(Input records begins)

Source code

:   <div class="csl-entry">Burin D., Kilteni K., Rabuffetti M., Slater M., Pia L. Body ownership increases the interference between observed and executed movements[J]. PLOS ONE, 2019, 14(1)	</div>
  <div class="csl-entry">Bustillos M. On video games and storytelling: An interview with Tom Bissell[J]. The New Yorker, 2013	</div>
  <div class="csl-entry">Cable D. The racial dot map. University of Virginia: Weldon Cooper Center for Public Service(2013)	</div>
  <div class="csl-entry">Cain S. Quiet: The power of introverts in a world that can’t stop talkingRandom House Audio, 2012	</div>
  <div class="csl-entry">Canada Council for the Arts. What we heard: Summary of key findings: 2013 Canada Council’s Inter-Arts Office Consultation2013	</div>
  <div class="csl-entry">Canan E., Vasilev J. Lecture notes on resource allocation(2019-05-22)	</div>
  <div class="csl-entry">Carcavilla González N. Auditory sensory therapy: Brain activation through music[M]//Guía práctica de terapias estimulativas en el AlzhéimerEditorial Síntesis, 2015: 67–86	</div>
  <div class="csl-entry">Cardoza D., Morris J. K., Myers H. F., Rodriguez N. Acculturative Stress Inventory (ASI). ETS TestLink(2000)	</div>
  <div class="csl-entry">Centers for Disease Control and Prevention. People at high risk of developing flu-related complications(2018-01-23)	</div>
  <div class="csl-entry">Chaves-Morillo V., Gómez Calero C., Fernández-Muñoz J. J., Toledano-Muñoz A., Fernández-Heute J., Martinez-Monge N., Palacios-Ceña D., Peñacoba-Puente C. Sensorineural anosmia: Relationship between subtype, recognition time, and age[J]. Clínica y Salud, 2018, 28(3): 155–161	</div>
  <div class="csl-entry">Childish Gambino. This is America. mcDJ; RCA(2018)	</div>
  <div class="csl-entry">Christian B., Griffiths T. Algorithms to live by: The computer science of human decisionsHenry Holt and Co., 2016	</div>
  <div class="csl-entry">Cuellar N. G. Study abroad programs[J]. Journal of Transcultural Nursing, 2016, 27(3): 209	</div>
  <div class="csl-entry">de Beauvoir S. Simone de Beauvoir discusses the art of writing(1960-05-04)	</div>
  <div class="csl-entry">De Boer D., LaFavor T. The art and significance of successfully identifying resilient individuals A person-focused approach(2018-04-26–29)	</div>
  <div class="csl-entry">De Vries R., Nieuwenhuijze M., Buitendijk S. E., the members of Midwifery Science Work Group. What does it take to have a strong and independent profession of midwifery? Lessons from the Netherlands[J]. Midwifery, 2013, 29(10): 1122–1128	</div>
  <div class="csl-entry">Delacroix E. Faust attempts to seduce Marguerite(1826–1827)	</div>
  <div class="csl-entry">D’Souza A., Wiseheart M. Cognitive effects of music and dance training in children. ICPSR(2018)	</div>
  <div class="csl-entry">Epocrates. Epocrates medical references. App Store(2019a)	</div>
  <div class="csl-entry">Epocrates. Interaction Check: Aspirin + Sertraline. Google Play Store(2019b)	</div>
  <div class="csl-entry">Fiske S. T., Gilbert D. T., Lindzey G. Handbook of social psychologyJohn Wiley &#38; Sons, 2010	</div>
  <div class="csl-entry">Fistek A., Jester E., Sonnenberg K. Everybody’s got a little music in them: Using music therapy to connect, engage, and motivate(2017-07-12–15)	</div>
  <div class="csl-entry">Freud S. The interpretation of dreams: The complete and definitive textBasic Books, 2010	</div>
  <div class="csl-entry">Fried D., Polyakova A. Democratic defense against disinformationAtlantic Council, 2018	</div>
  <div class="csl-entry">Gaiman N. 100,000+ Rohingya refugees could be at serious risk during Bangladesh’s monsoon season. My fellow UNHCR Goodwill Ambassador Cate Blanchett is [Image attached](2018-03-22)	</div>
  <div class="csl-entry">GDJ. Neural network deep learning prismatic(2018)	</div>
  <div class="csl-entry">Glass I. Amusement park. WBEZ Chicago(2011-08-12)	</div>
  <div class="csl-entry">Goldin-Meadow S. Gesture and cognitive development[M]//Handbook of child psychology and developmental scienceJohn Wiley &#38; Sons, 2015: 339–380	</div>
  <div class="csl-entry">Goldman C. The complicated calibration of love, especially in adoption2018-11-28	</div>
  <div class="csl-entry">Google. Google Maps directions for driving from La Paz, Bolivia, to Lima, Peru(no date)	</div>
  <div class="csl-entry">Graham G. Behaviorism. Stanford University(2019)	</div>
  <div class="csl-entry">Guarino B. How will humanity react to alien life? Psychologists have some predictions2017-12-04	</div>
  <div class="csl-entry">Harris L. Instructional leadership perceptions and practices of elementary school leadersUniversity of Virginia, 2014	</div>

(Input records ends)

#### Assignment:
Where does the word "risk" appear in the listing? List each line that holds it.

#### Output for this exercise:
  <div class="csl-entry">Centers for Disease Control and Prevention. People at high risk of developing flu-related complications(2018-01-23)	</div>
  <div class="csl-entry">Gaiman N. 100,000+ Rohingya refugees could be at serious risk during Bangladesh’s monsoon season. My fellow UNHCR Goodwill Ambassador Cate Blanchett is [Image attached](2018-03-22)	</div>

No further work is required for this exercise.